Aldol condensation reaction in hierarchical ZSM-5 zeolite: A molecular dynamics simulation

Abstract

Aldol condensation reaction is considered as a typical process to form C–C single bonds and result in long-length chain, however, the selectivity of aldol reaction is too complicated to understand. Among the kinetic steps of typical catalytic reactions, diffusion affects the behavior of both reactants and products, subsequently plays a decisive role in the selectivity of reaction path.
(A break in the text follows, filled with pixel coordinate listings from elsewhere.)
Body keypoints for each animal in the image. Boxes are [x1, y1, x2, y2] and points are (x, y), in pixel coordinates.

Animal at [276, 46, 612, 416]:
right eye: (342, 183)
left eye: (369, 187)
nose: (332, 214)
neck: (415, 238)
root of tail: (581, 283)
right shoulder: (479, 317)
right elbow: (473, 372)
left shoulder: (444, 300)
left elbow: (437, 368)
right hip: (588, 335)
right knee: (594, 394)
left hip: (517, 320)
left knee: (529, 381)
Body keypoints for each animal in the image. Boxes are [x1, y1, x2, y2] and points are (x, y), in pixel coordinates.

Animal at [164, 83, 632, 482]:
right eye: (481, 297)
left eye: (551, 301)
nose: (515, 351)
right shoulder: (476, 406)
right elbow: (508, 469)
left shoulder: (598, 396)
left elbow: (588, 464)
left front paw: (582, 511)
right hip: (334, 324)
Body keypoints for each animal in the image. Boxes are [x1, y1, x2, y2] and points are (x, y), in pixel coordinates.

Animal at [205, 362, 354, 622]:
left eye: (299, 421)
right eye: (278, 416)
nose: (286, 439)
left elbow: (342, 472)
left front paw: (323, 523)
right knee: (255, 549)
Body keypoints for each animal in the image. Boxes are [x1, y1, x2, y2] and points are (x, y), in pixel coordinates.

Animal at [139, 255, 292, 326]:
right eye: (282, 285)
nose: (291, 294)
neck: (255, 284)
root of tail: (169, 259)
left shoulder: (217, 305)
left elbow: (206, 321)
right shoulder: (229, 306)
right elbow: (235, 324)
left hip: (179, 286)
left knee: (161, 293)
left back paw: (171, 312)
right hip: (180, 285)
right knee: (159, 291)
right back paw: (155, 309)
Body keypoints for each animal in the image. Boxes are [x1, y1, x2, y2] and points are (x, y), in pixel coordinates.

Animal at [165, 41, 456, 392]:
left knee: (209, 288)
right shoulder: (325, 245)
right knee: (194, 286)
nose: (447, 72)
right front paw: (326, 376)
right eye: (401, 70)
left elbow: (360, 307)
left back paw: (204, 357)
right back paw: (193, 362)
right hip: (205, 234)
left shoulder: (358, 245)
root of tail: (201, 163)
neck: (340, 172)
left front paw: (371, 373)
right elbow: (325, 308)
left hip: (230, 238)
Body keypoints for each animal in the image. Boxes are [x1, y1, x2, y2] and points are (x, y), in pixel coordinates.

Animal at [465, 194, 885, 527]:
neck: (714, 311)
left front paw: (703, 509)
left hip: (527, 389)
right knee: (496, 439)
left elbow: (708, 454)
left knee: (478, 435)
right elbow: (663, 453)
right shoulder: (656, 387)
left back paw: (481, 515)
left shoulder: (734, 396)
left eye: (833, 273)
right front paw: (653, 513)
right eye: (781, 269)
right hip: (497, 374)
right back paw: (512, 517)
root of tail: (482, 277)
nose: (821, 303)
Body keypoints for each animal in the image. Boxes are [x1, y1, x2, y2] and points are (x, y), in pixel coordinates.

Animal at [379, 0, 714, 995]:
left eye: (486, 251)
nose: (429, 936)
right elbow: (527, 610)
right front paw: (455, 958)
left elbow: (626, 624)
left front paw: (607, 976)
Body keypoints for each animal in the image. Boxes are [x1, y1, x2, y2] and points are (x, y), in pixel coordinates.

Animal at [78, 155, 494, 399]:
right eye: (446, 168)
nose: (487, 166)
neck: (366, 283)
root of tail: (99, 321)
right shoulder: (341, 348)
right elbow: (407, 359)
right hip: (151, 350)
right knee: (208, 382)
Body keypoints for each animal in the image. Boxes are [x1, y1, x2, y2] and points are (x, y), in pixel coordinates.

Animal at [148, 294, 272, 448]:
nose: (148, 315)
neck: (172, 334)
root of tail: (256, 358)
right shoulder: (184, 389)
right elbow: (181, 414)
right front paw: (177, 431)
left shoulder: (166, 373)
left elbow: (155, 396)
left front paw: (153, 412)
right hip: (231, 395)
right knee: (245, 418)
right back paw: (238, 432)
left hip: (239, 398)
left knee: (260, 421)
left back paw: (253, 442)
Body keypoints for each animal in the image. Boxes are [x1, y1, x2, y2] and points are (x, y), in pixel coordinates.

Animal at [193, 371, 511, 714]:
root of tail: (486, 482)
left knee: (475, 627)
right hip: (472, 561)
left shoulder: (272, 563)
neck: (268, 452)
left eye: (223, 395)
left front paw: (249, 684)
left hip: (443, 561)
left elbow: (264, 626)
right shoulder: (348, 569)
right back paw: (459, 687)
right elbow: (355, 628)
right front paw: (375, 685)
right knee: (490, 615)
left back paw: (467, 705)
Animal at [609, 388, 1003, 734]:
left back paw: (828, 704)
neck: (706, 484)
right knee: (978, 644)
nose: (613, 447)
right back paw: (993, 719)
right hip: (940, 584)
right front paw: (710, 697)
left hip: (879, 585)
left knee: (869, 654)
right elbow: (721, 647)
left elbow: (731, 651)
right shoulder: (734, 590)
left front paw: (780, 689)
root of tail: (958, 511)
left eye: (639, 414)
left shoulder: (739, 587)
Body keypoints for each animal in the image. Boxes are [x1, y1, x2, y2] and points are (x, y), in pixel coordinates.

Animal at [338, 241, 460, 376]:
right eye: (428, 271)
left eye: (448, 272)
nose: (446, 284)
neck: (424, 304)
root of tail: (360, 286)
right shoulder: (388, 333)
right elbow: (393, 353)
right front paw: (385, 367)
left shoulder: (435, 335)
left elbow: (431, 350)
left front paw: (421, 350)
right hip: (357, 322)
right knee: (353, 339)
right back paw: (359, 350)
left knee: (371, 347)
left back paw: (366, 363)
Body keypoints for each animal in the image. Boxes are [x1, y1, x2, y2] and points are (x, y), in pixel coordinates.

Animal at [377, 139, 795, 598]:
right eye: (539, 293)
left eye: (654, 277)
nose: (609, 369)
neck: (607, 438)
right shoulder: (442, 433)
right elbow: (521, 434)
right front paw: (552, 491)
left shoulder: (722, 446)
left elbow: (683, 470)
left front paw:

Herein, molecular dynamics simulation was used to study the adsorption and diffusion behavior of the key components (i.e., reactants, intermediates, aldehydes and α,β-unsaturated ketones product) in the aldol condensation reaction of benzaldehyde with 2-butanone catalyzed by hierarchical ZSM-5 zeolite at 373 K. The results show that as small products, 2-hydroxy-1-butene, 3-hydroxy-2-butene will tend to form via 2-butanone in the micropores; while as intermediates, 2-hydroxy-1-butene, 3-hydroxy-2-butene will continue to react with benzaldehyde to form large products 1-phenyl-pentan-1-ol-3-one, 4-phenyl-3-methyl-butan-4-ol-one, 1-phenyl-1-pentan-3-one and 3-methyl-4-phenyl-3-butan-2-one in the mesopores. Additionally, the presence of water will slow down the diffusion of reactants, which might be the main reason why aldol condensation reaction is commonly inhibited with the presence of water. This work can not only provide a basis understanding for mechanism of aldol condensation reaction from the perspective of diffusion, but also guide the design of hierarchical zeolite catalysts.